» INSTRUCTIONS TO FOLLOW
For each line below that includes the word "para", make a copy.

Saved data entries:

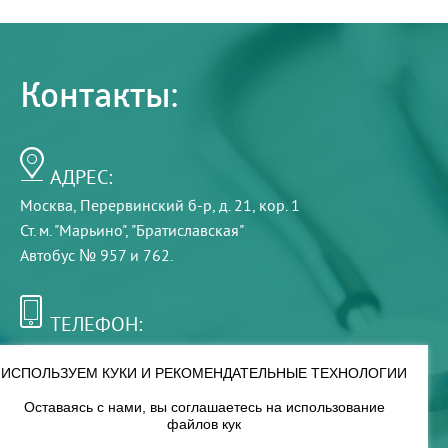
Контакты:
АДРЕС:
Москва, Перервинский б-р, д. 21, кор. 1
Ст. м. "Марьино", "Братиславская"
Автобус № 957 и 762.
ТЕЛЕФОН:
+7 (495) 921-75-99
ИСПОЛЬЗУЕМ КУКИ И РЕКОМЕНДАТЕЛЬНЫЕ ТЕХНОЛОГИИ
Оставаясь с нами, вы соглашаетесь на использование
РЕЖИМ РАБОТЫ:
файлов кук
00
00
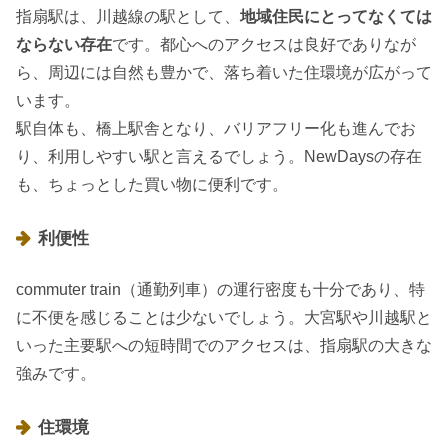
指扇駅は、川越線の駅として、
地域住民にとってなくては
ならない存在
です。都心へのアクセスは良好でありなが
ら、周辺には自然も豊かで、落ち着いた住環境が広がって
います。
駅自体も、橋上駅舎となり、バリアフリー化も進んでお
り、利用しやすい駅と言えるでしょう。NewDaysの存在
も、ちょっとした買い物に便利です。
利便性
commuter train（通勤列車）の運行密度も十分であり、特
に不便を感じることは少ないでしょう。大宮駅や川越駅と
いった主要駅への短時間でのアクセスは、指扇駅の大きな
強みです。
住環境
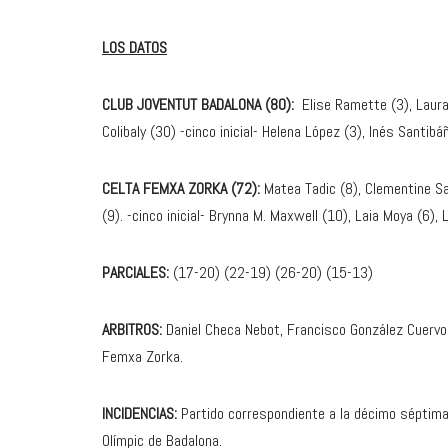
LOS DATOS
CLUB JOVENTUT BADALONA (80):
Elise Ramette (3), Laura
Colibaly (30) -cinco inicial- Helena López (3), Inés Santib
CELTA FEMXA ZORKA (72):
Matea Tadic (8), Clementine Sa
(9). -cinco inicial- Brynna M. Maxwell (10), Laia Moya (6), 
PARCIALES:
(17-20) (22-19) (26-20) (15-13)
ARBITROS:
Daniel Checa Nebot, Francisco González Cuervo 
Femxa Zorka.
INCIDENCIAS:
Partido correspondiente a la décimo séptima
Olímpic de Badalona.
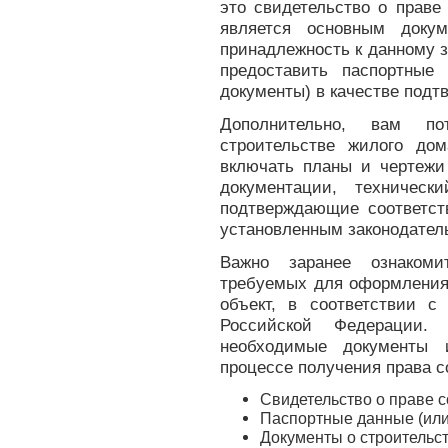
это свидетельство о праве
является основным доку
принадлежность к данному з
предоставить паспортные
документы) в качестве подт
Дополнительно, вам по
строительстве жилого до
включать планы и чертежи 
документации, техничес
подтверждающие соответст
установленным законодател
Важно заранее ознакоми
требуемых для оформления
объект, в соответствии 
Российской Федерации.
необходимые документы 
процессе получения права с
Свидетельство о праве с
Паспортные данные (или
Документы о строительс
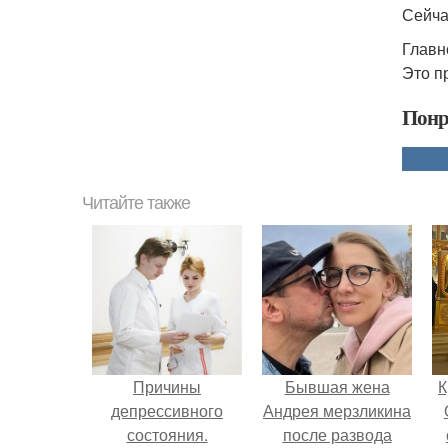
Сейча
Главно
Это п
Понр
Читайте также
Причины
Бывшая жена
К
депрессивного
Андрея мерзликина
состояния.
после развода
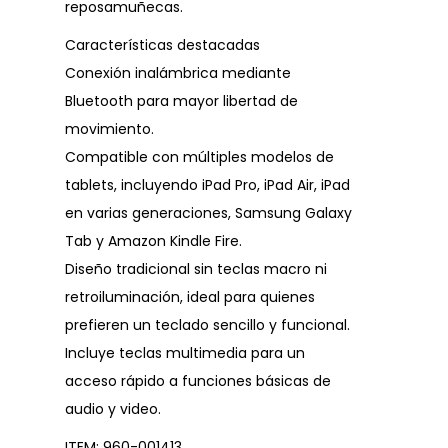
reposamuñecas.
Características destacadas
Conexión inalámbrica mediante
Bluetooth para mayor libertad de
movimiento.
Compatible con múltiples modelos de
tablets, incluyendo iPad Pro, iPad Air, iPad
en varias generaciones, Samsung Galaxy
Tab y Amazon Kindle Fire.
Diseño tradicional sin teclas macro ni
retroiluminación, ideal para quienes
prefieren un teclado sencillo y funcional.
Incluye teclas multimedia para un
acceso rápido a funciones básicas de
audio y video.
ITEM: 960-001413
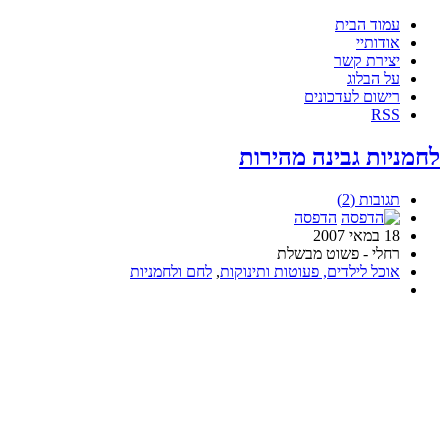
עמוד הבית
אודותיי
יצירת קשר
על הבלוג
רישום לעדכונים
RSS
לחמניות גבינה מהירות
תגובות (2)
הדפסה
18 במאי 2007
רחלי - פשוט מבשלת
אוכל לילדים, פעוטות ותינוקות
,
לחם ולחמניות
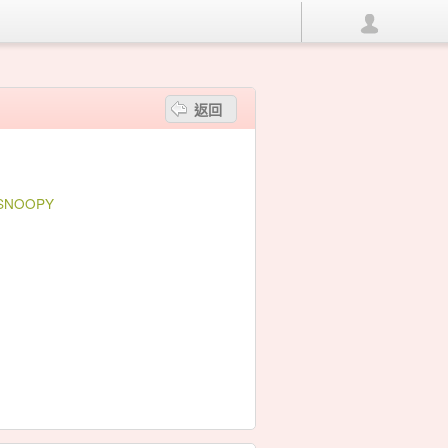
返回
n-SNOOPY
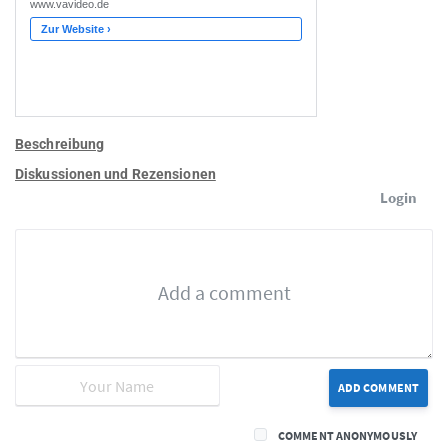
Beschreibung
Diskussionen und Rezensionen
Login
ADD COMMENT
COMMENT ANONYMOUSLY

» RESPONSE
Bluetooth para mayor libertad de
retroiluminación, ideal para quienes
Incluye teclas multimedia para un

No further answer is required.